## What you are asked to do
Convert the lines of the records below into a JSON list of strings, one string per line with blank lines omitted. Start with the line that contains "order: Poales" and go on through the line that contains "locality: Between Wartburg".

## Data rows
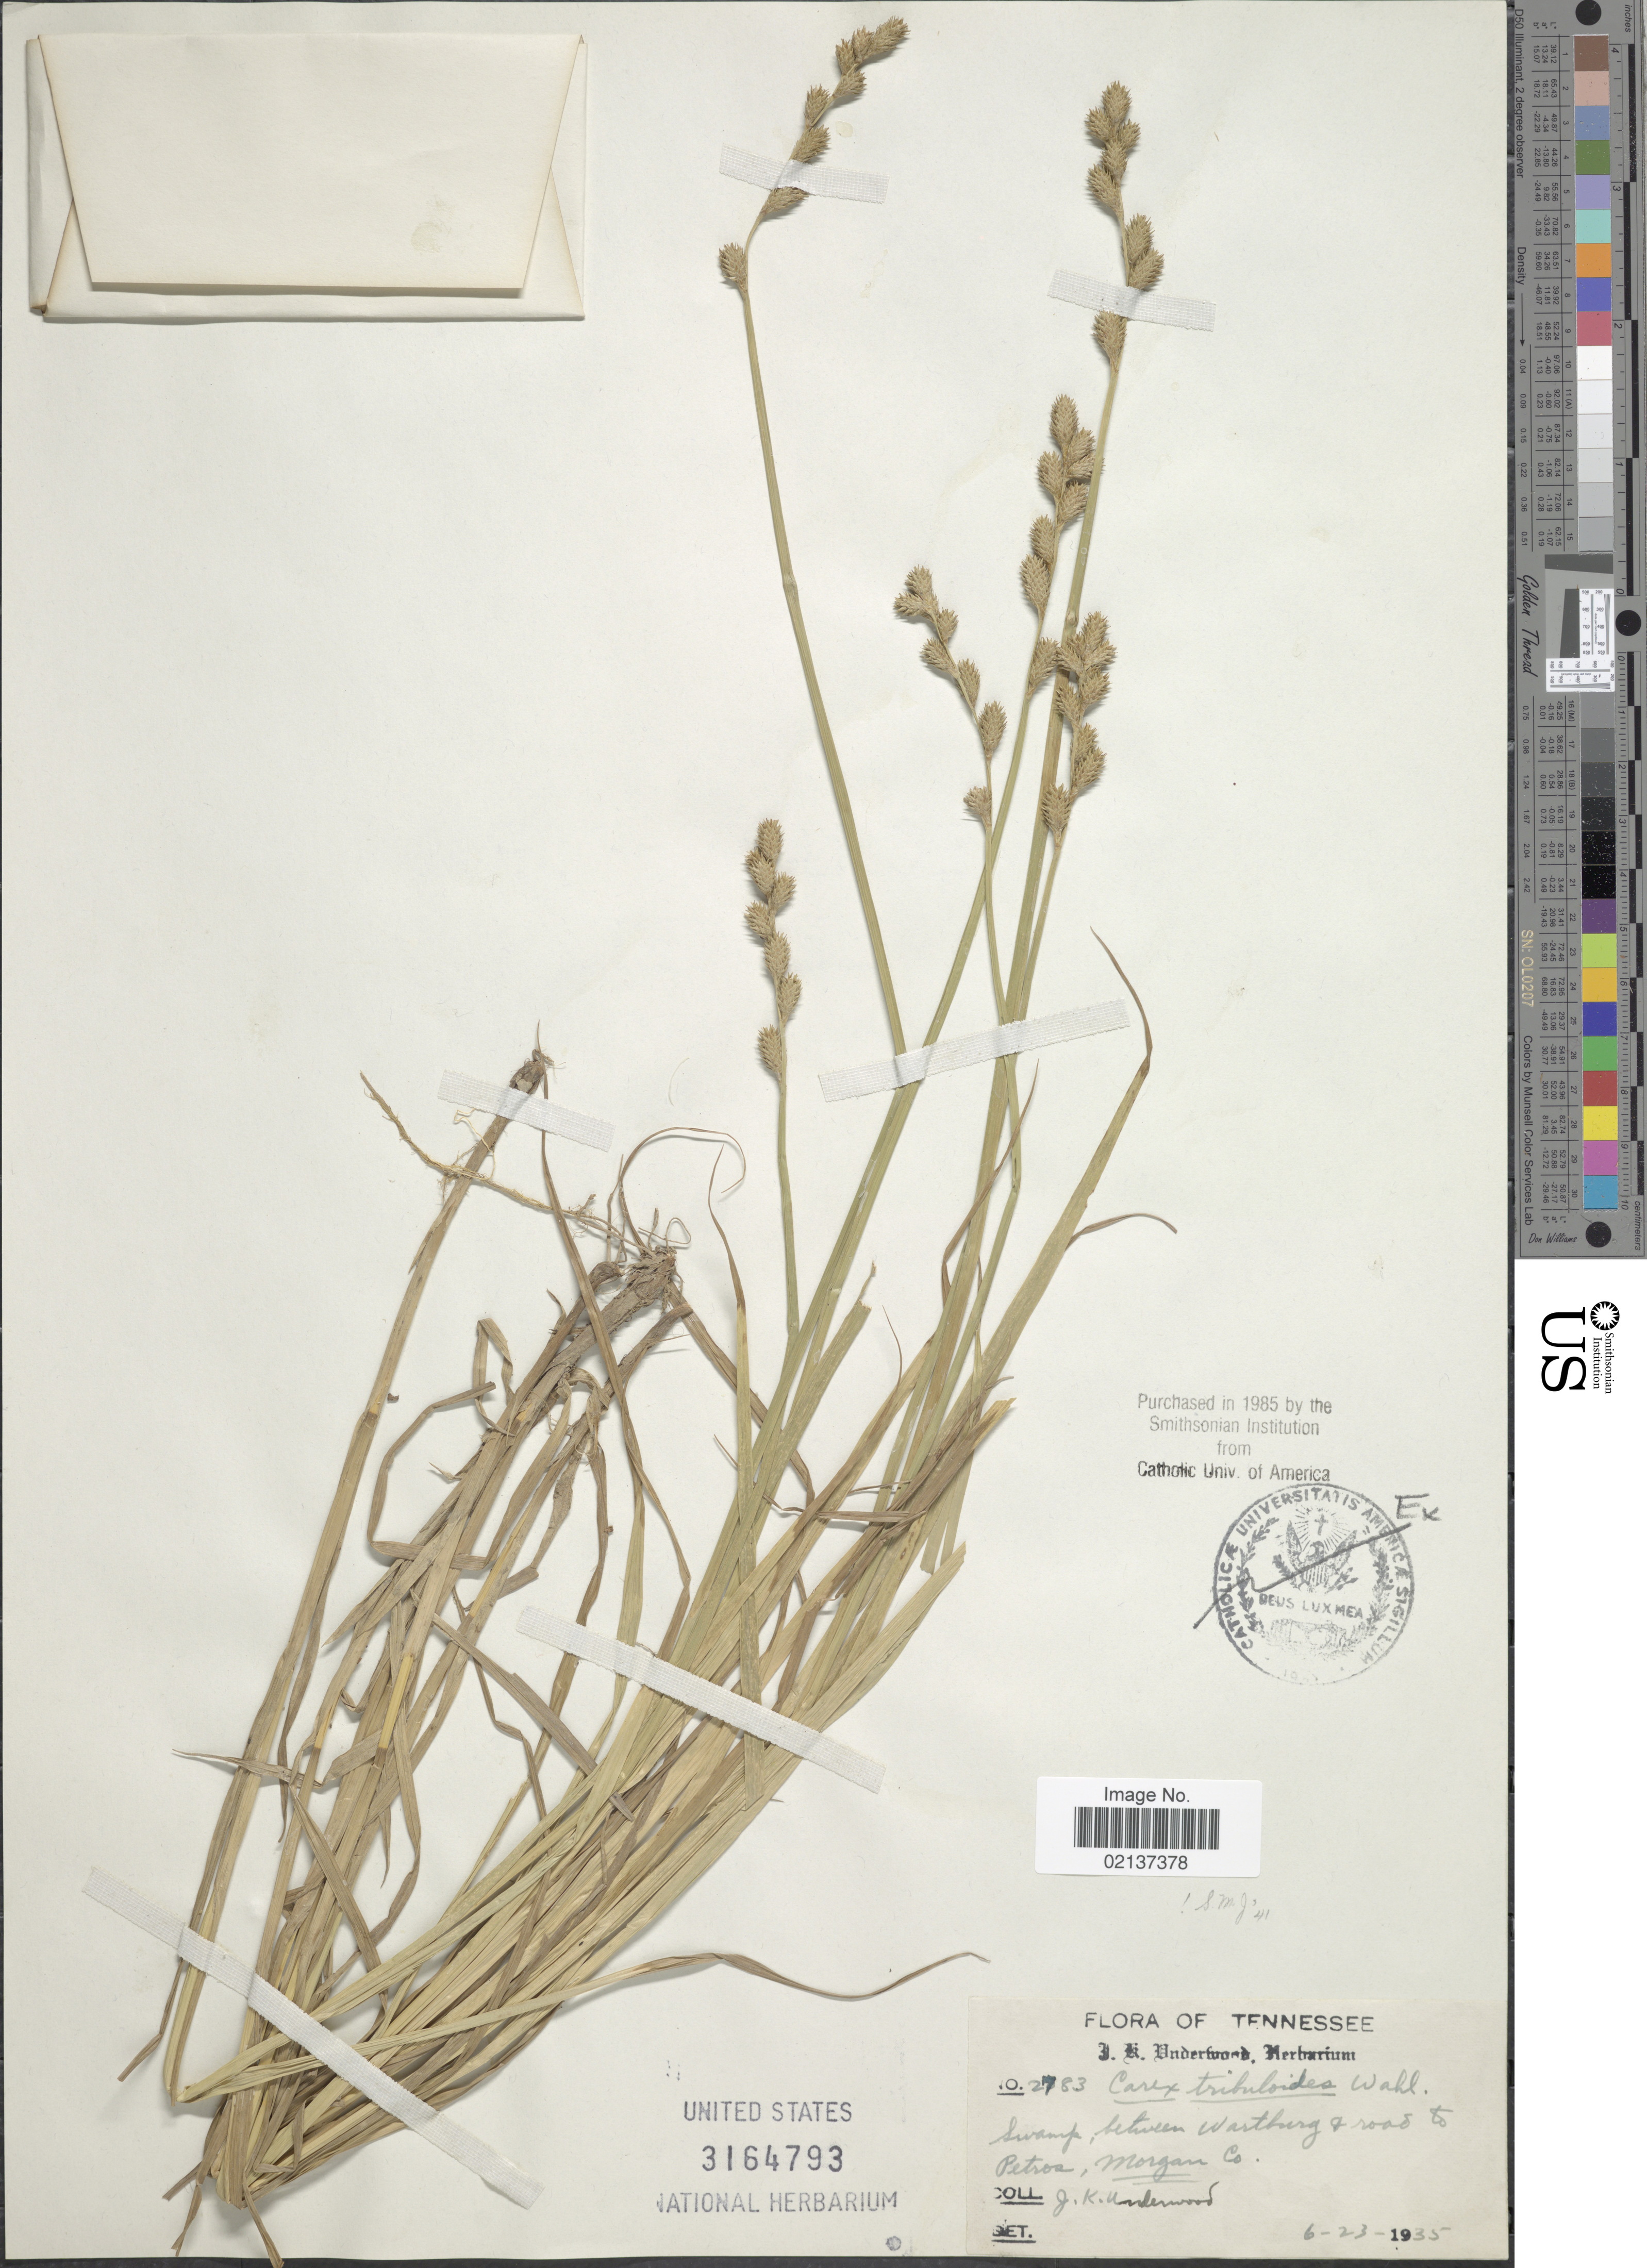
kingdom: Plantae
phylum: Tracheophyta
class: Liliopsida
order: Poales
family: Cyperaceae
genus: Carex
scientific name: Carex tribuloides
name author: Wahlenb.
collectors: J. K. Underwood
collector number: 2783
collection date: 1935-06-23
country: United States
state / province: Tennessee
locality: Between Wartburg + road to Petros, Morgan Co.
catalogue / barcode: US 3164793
...
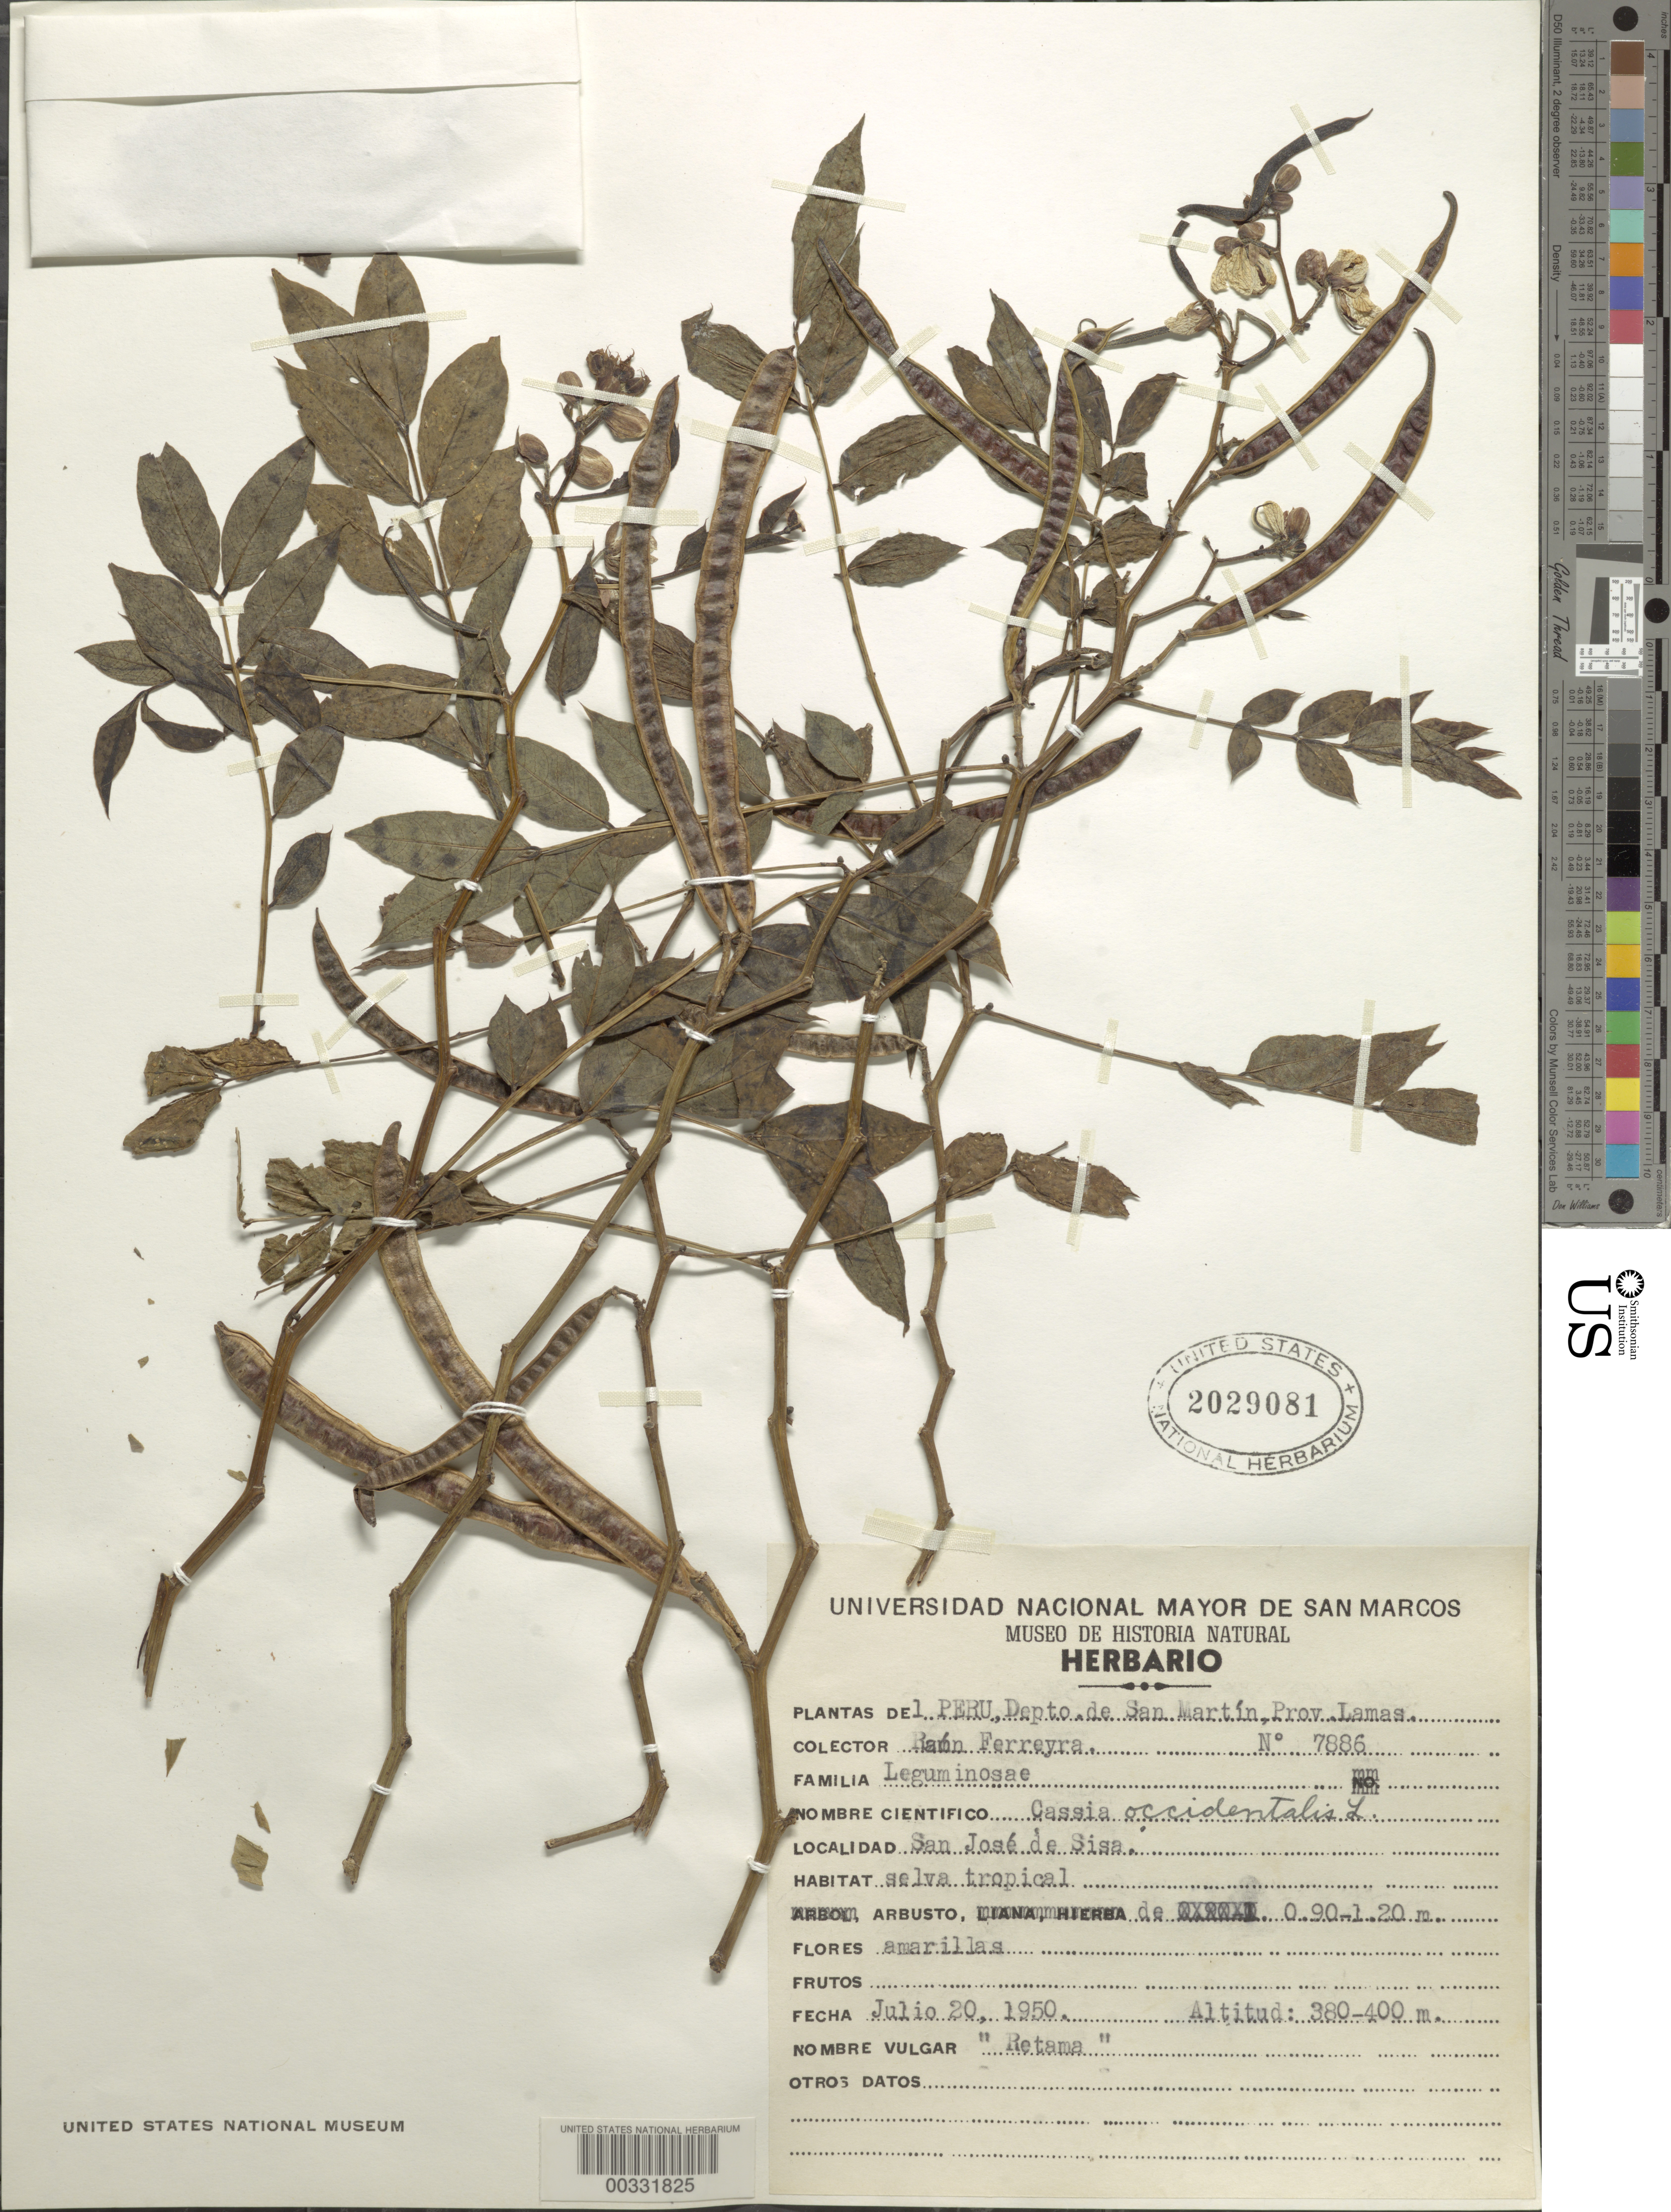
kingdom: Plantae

## Worked answer
[
  "order: Poales",
  "family: Cyperaceae",
  "genus: Carex",
  "scientific name: Carex tribuloides",
  "name author: Wahlenb.",
  "collectors: J. K. Underwood",
  "collector number: 2783",
  "collection date: 1935-06-23",
  "country: United States",
  "state / province: Tennessee",
  "locality: Between Wartburg + road to Petros, Morgan Co."
]